Safeguarding your Boston Terrier from Extreme Heat and Cold
The brachycephalic head and short coats of Boston Terriers make them sensitive to extreme and drastic changes of the environmental temperature. Brachycephalic means it has a flat face with tiny nostrils, short snout, narrow trachea and long palates.
This anatomical aberration of the head of Boston Terriers, the Pug, Shitzu, and other brachycephalic dogs, makes them more prone to suffering from heat stroke and hypothermia. It is also for this reason that Boston Terriers are mainly typecast as an indoor dog to protect them from heat or cold. They will thrive well in moderate temperatures and of course lots of attention and affection from you and the other members of the “pack”.
Although Boston Terriers need exercise, they should be pushed to do so outside when the environmental temperature too hot or too cold. Their short muzzles will make it doubly hard for them to breath when subjected to anything strenuous.
It is very important to recognize signs of heat stroke and hyporthermia in dogs. If left unattended, these can become life-threatening situations that can lead to the death of your beloved pooch.

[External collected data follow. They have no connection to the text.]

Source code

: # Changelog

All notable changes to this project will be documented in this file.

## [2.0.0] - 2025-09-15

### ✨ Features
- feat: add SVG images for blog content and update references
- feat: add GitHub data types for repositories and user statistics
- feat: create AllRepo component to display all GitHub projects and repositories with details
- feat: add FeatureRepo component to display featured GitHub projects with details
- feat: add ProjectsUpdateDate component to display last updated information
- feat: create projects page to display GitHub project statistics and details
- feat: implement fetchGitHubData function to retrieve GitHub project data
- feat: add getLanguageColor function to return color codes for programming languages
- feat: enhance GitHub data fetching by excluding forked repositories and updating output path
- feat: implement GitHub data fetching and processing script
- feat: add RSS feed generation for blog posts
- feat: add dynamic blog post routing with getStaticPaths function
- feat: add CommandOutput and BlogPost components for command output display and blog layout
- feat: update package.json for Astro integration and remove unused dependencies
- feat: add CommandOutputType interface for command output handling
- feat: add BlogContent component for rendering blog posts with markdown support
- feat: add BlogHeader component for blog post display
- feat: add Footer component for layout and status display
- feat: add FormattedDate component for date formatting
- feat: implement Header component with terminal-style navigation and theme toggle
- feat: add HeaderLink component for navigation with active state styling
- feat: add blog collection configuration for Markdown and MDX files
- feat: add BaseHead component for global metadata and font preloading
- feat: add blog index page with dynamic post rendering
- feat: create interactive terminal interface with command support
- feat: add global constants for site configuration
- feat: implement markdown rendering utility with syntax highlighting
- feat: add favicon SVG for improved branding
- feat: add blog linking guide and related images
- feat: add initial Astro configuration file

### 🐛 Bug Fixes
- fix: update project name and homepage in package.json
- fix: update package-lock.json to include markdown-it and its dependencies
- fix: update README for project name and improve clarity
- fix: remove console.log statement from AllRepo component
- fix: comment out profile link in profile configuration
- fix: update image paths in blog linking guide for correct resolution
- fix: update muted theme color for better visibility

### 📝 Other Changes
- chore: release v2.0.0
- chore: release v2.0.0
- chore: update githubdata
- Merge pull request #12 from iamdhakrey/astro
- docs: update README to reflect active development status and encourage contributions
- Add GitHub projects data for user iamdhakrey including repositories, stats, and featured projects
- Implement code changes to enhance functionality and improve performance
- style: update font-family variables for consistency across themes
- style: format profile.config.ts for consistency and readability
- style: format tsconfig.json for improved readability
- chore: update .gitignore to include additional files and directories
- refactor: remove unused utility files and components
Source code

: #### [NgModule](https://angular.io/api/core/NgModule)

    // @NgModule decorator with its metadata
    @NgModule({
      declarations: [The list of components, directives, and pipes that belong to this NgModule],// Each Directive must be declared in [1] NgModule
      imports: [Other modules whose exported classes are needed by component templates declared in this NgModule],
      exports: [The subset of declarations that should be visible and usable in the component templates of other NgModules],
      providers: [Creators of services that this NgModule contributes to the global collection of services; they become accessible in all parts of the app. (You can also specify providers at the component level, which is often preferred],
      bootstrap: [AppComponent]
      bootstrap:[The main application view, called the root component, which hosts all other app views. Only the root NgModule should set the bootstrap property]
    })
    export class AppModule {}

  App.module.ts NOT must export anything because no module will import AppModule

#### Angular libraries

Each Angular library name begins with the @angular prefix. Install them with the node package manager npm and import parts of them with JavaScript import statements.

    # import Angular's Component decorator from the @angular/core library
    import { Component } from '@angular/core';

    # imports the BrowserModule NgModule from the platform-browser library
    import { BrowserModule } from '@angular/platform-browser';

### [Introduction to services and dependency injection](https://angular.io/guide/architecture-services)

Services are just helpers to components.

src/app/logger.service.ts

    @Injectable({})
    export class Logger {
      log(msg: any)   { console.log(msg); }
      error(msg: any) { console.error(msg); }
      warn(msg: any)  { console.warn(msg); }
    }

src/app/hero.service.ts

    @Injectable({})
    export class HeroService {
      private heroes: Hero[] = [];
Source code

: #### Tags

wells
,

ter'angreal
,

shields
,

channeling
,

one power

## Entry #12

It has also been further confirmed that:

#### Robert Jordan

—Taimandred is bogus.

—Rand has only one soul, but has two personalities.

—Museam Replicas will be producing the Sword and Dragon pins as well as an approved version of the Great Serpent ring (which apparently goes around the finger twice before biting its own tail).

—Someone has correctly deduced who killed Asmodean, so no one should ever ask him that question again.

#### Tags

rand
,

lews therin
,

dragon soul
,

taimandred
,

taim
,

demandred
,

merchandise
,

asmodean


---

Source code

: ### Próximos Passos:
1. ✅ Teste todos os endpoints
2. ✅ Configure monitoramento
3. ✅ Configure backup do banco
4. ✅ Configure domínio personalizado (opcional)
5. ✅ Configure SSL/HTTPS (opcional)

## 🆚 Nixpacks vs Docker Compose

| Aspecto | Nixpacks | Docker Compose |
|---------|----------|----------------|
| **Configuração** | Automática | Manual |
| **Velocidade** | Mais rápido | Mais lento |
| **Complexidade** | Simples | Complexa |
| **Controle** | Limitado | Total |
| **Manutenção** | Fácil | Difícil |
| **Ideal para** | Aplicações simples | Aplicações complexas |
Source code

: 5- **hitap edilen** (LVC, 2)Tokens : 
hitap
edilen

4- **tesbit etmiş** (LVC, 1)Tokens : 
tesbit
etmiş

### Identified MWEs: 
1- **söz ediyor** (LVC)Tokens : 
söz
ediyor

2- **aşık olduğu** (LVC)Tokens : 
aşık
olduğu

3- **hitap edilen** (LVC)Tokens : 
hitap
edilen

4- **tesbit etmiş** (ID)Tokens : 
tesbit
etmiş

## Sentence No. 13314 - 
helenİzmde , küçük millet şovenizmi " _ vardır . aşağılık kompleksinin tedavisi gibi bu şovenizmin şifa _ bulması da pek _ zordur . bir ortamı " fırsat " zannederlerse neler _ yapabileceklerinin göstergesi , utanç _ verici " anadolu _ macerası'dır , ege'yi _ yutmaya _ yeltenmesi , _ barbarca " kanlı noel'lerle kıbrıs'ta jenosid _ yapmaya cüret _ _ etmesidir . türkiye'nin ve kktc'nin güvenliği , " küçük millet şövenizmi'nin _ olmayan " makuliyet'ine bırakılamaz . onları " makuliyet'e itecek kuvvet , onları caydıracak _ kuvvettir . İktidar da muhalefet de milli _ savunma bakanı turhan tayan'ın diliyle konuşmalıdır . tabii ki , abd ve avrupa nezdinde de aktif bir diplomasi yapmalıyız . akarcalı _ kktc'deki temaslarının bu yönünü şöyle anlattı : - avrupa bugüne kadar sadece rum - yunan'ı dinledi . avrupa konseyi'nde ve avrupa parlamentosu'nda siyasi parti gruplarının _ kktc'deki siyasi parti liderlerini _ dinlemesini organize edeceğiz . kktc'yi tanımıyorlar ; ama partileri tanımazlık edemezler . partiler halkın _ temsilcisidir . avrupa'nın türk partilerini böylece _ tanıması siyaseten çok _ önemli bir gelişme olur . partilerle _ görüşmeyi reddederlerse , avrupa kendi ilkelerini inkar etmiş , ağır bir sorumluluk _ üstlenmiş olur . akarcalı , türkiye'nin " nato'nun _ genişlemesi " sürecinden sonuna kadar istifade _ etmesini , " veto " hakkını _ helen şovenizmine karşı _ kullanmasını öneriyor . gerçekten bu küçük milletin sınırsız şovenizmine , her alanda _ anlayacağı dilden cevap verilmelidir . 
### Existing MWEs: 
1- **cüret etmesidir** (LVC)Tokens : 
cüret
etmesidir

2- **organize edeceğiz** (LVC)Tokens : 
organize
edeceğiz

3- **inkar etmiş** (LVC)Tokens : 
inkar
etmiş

Knowing your dog well enough will help you spot signs that will tell you that they are not feeling well. Being able to recognize these important symptoms associated with heat stroke will enable you to promptly address the situation. Spotting it at its early stages will ensure a better and higher rate of recovery. It is best to correct the symptoms before it can progress to more a more serious stage when your dog’s life is at stake and you need to bring your dog to the Veterinarian.
A dog’s normal temperature ranges between 101 to 102 degrees Farenheit. When your dog experiences an increase of even three degrees in its body temperature, it can already exhibit the early signs of heat stroke. Dehydration is a significant early sign of heat stroke. It is manifested by heavy panting, increased salivation, deep breathing or hyperventilation, and dry gums. If left unattended, the condition will progress to more serious manifestations such as weakness, vomiting, paleness and diarrhea which often occur simultaneously with breathing difficulties. You may notice that at this stage, the breathing becomes progressively shallower until it stops. At this stage, seizures and coma can occur and may lead to death.
Early detection of the onset of signs is very important to prevent irreversible damage and serious complications, thus if you are able to spot the first signs of heat stroke, you should immediately bring your dog to a an air conditioned room or to a shady place. If you observe that it is still panting, immerse your dog in cool icy water or wrap it in wet sheets or you can try hosing it down. You can also place your Boston Terrier in front of a fan and allow it to drink small amounts of cold water every few minutes.
If you are unable to bring down your dog’s body temperature, you should rush your dog to your Veterinarian immediately as time is definitely of the essence. Even just twenty minutes of increased body temperature will be extremely dangerous to your dog.
Considering the dire consequences that can certainly take place with heat stroke and hypothermia, the adage “an ounce of prevention is still better than a pound” will definitely hold true for both conditions.
As a rule, Boston Terriers should not be allowed out of the house on a hot day. You can always go on your walks and play your games later when it is much cooler or when you are in a cooler place. Providing easy access to fresh, cool water is also a must for your Boston Terrier. If you need to go out into a hot day, bathing or wetting the dog can significantly help in maintaining its core body temperature. Never leave your Boston Terrier in your car even for just a short time because car interiors can quickly heat up.
The short and thin coats of Boston Terriers offer them little protection from wet, cold weather. It is for this reason that your dog is never allowed outside on an extremely cold day. If you need to go on your walks, make it short and quick. You can also buy your Boston Terrier a coat which is water-repellant and a fleece lining for added insulation. There are dog sweaters and dog harnesses that can serve this need and are available commercially. When you come back in, make sure that your dog remains dry and comfortable.